# Replacing an old Sylvania/Zinsco panel?



## North Coast Lights (Apr 20, 2011)

Greetings, all!
I need to replace an old 20/40 Zinsco/Sylvania panel, and need to find a panel that is the same size, as this one is built into a wall. The panel is 36" high, 18" wide, and is a 200A panel with meter socket. Any suggestions?
Thanks


----------



## MDShunk (Jan 7, 2007)

I think your best choice would be to either rape the guts and cover from an NQOD panel, or get one of CH's retrofit panels that they custom make to your can.


----------



## Norcal (Mar 22, 2007)

North Coast Lights said:


> Greetings, all!
> I need to replace an old 20/40 Zinsco/Sylvania panel, and need to find a panel that is the same size, as this one is built into a wall. The panel is 36" high, 18" wide, and is a 200A panel with meter socket. Any suggestions?
> Thanks





MDShunk said:


> I think your best choice would be to either rape the guts and cover from an NQOD panel, or get one of CH's retrofit panels that they custom make to your can.


I don't see how a retrofit panel will work in a semi-flush panel, nor slapping in the guts of NQOD, panel either, if this is the typical Zinsco/Sylvania "all-in-one" panel the metering is down on 1/2 the panel & the distro section is on the other half, making it too narrow for anything, ripping out the old one & installing a new panel seems to be the only choice.


----------



## Bkessler (Feb 14, 2007)

http://www.electriciantalk.com/f2/todays-work-21414/


----------



## North Coast Lights (Apr 20, 2011)

I was afraid of that, but I'm not sure there's another choice. I haven't found another panel that can hold 40 breakers that can fit in this space. Mayb e it's time to break out the power saws and the hammers.
Thanks for the reply.


----------



## Magnettica (Jan 23, 2007)

North Coast Lights said:


> I was afraid of that, but I'm not sure there's another choice. I haven't found another panel that can hold 40 breakers that can fit in this space. Mayb e it's time to break out the power saws and the hammers.
> Thanks for the reply.


I run into this issue all the time. Some minor carpentry skills are necessary if you're doing service work. You know, old work.


----------



## North Coast Lights (Apr 20, 2011)

It's amazing how often we electricians end up being carpenters, sheet metal workers, fabricators, etc. etc.


----------



## steelersman (Mar 15, 2009)

Direction A => In the forum thread on replacing the Zinsco/Sylvania panel, condense the paragraph beginning "I don't see how a retrofit panel" into a short bulleted list that keeps its main points.
Direction B => Carry the forum thread on replacing the Zinsco/Sylvania panel forward with the next post, picking up after the last line shown.

Records =>
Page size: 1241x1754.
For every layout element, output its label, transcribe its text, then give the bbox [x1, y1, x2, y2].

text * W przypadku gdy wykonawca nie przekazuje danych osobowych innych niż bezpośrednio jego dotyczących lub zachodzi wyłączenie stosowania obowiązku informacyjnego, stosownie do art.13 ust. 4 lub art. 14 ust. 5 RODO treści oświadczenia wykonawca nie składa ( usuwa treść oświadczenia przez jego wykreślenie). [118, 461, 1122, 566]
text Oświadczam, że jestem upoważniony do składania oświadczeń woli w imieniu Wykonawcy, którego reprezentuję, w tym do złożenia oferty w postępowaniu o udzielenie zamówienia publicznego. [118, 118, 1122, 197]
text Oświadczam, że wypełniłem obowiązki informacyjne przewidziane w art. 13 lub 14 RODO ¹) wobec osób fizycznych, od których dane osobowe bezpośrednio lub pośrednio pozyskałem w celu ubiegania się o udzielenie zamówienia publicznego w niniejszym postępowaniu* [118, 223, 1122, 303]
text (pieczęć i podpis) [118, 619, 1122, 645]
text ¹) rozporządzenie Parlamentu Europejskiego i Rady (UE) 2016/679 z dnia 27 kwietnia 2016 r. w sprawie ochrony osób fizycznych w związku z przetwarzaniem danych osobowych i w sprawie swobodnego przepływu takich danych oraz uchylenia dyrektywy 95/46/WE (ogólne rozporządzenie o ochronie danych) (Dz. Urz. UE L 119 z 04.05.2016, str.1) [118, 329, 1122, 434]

Exercise result A =>
- Neither a retrofit panel nor the guts of an NQOD panel are likely to work in a semi-flush panel.
- In the typical Zinsco/Sylvania "all-in-one" panel, metering takes up half the panel and the distribution section takes up the other half.
- That leaves the space too narrow for anything.
- Ripping out the old panel and installing a new one seems to be the only choice.

Exercise result B =>
North Coast Lights said:


> Greetings, all!
> I need to replace an old 20/40 Zinsco/Sylvania panel, and need to find a panel that is the same size, as this one is built into a wall. The panel is 36" high, 18" wide, and is a 200A panel with meter socket. Any suggestions?
> Thanks



I just tell the customer that there will be drywall repair that will need to be done after I install the new panel. Then I proceed to cut the drywall out roughly 6" higher and lower than the dimensions of the new panel.


----------



## Magnettica (Jan 23, 2007)

North Coast Lights said:


> It's amazing how often we electricians end up being carpenters, sheet metal workers, fabricators, etc. etc.




I take great pride in it. I shouldn't really say "carpenter skills" because all I'm really doing is securing a couple blocks of wood to a concrete foundation and attaching a sheet of a cut plywood, then painting it. But I have seen where an electrician has built a studded wall attached to the ceiling and floor and then attached plywood to that and then mounted all the electrical equipment. That was actually a really nice looking install.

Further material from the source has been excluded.